_Text under study_

--------

Dr. Daryl Michael Scott, professor of history at Howard University and president of the Association for the Study of African American Life and History, which Woodson founded, said that it was not Woodson’s intention for African-American history to be relegated only to a certain amount of time.
“[Woodson] believed that Negro History Week should be the culmination of a year of study in the schools about various aspects of the black past,” Scott said. “So rather than being just one week of the year, the study of the black past would be part of the parcel of the study of history itself.”
Scott said he’s heard many young black people echo the concerns Guiliano and Newton had about a streamlining of African-American history.
“Woodson would agree with them 100 percent,” Scott said. “In effect, one could say there’s much to be done yet, and that we have not been true to the vision that Carter G. Woodson had.”
As Scott sees it, though, black history is lacking because the state of all American history is inadequate. “The crisis in American history amplifies the problems we’re having in getting a more serious study of black history,” he said.
“We complain about people only knowing about Martin Luther King and Harriet Tubman, the same five people,” Scott continued. “I daresay the average American doesn’t know who James Madison is, the father of the Constitution.”
Scott calls the demand for more comprehensive African-American history education from the black community the hope for American history, because Black History Month is the only systematic celebration of history we see in the U.S. He says that’s what spurred the growth and evolution of Black History Month.
“There’s this thirst for history that exists in the African-American community that has no true counterpart in the mainstream culture,” he said. “We are now almost officially the keepers of the American memory because nobody else wants to remember.”
For Scott, there’s a real danger in allowing the state of American history education to deteriorate. “Americans are mis-educated. They don’t know themselves, they don’t know what they’ve built, and therefore it can so easily be taken away from them,” he said.

--------

_Dataset content_
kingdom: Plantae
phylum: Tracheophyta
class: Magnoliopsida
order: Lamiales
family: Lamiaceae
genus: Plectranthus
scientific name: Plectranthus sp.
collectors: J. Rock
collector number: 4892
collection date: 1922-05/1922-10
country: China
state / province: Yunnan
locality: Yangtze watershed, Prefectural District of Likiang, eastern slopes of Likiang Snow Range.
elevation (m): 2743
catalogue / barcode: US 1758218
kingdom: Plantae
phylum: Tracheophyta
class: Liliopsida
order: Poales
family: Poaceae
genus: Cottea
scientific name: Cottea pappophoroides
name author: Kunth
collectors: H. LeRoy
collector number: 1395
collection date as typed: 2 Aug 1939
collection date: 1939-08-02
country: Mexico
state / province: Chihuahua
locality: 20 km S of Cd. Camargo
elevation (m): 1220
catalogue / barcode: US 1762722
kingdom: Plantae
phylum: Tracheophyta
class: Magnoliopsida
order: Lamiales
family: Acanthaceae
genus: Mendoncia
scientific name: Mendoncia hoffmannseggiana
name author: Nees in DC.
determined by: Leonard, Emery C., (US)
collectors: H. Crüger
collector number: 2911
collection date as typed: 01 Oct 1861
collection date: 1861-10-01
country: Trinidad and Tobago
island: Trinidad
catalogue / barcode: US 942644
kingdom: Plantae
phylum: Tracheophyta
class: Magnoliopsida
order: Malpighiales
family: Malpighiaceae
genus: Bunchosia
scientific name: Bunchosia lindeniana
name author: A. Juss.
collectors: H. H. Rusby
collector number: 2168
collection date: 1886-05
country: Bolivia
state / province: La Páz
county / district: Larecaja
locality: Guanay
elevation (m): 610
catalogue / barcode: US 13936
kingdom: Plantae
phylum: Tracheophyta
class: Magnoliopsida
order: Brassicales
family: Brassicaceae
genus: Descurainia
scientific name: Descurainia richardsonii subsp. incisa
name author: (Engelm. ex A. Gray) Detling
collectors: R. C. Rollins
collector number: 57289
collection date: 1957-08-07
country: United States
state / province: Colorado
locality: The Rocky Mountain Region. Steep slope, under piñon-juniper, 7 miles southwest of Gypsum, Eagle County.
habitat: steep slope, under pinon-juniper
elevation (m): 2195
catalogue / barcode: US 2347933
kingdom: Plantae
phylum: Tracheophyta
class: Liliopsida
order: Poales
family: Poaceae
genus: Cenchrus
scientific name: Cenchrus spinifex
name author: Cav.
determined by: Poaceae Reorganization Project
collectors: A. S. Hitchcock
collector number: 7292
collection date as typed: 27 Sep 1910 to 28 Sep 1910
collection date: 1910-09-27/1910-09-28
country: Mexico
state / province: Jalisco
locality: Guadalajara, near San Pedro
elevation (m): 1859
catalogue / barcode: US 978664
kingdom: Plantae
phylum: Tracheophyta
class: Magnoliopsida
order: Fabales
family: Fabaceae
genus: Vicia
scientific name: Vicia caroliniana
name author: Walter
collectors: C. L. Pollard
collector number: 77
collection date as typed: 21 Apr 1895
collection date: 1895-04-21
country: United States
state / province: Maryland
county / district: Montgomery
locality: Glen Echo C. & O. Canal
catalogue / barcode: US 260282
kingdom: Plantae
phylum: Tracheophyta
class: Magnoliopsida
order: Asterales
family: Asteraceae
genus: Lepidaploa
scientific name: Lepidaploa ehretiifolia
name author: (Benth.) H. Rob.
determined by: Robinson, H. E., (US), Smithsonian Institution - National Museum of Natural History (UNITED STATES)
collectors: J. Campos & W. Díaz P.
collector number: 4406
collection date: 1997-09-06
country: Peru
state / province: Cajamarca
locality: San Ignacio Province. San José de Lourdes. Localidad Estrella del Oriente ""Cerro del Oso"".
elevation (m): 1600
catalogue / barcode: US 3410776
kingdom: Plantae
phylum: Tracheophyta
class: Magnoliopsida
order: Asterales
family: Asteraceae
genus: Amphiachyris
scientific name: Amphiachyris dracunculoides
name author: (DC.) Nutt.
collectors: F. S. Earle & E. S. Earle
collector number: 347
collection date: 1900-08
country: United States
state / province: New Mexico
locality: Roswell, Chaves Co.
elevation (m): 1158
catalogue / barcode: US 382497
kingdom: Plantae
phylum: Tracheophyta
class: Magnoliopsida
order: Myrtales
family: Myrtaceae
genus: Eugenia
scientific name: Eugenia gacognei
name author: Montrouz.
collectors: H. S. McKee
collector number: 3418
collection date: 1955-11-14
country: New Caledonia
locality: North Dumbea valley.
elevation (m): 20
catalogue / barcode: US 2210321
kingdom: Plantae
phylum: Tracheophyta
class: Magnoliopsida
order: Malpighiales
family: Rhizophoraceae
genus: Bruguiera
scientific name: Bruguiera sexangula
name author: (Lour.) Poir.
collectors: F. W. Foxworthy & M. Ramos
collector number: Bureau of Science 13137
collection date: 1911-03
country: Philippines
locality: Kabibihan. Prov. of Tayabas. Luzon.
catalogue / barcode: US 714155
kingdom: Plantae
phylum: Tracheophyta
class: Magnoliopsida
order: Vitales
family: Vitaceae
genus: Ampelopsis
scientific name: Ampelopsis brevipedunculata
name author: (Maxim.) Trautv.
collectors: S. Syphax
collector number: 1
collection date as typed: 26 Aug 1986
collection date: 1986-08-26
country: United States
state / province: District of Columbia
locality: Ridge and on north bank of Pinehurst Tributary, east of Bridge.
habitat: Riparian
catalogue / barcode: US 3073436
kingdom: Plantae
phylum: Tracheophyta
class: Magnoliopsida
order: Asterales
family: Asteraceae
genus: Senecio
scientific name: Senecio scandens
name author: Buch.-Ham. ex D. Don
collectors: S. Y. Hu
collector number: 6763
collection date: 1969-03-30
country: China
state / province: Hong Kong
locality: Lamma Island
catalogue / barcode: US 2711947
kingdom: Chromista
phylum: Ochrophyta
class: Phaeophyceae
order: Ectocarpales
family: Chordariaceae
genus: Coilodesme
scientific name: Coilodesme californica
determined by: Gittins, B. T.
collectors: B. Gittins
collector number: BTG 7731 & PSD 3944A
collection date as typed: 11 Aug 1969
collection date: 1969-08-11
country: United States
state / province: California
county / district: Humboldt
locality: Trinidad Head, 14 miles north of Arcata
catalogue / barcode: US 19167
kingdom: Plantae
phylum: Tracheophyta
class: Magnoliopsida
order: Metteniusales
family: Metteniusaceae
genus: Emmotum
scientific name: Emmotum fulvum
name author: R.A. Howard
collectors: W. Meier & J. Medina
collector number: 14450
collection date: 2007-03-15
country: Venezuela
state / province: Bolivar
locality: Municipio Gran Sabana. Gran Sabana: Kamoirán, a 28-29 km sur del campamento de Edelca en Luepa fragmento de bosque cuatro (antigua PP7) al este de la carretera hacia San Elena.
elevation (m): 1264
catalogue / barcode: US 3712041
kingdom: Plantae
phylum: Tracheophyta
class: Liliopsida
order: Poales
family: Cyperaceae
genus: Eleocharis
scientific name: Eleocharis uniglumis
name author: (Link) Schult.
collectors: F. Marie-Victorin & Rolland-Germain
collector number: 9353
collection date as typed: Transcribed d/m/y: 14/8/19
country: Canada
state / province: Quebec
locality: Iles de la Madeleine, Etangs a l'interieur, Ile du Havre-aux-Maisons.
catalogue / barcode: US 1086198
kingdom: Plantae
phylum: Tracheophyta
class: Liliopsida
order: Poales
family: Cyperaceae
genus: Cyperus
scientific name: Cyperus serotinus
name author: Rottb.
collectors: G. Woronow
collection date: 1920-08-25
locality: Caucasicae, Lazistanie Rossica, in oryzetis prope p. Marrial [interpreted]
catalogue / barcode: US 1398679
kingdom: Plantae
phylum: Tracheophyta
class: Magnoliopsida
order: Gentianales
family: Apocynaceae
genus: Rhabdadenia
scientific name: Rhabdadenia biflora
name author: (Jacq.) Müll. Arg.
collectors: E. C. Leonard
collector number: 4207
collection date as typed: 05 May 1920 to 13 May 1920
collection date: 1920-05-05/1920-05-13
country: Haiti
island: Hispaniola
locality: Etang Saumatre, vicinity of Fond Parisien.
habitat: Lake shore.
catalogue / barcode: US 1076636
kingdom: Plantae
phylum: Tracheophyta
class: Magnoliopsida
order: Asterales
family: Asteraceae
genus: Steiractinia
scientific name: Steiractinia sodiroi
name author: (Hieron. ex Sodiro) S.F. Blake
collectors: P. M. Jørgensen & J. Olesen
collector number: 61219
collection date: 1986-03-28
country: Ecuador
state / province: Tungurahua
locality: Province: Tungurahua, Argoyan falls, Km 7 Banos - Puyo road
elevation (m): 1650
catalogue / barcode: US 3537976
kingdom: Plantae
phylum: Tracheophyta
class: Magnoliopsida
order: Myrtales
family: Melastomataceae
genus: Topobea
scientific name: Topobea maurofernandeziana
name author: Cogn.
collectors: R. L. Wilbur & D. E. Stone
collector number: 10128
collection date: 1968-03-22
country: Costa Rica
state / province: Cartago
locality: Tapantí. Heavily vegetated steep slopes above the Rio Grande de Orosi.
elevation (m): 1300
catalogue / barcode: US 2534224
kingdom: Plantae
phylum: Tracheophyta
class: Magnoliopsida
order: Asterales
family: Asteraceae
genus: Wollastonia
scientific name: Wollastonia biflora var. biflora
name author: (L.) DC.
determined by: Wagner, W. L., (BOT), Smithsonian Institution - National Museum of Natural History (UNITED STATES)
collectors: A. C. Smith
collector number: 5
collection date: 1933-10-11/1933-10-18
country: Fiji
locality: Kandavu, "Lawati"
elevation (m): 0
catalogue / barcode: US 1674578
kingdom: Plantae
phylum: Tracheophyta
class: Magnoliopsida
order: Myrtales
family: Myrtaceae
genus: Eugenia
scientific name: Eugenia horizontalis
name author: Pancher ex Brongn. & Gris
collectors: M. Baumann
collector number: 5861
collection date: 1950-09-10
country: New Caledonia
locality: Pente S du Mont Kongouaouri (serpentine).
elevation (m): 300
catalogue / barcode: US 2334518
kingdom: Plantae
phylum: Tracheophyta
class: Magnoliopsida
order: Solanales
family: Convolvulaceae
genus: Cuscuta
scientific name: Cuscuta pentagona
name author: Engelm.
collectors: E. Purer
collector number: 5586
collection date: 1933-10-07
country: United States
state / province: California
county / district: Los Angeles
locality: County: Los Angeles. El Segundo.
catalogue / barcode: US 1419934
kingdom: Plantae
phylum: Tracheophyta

--------

_Exercise requirements_
A. Give again, word for word, the part of the Black History Month text that opens with the words containing "Scott calls the" and closes with "Black History Month.".
B. In the Black History Month text, who founded the Association for the Study of African American Life and History?
C. Go on with the Black History Month text from its last sentence.

_Expected results_
A.
Scott calls the demand for more comprehensive African-American history education from the black community the hope for American history, because Black History Month is the only systematic celebration of history we see in the U.S. He says that’s what spurred the growth and evolution of Black History Month.

B. Carter G. Woodson

C.
The Future of Black History
While black youth may have critiques about the current state of Black History Month, there is no shortage of ideas and efforts to change the way we celebrate it in the future.
Acquaye says she is seeing more of a connection between the past and present. “Black History Month isn’t only about the history, it’s also about influence and about the culture,” she said. “That’s another way we can celebrate Black History Month.”
“Nowadays, more and more of us are able to discuss people of various sexualities, gender identities, mental and physical disabilities, cultures, and races, and how these differences have led to their experiences of discrimination and racism in America,” she wrote in her column. “We are becoming more aware of what we need to work on.”
Newton is excited about a renewed dialogue centering on black history, because it’s an opportunity to connect injustices of the past to those black Americans face today. “Yes, we respect our history and it’s so important to us, but we are trying to take that history and better connect it to who we are now, and further connect it to where we want to go in the future.”
The call for more comprehensive black history education from a new generation may very well be what saves history education in the U.S., as professor Scott suggests. Guiliano says the dialogue on social media has been a learning experience for everyone.
“It’s a collective learning initiative,” he said. “While I’ve been educating people, I’ve also been learning from others because they’ve been sending me names I’ve never heard before, which is an awesome experience.”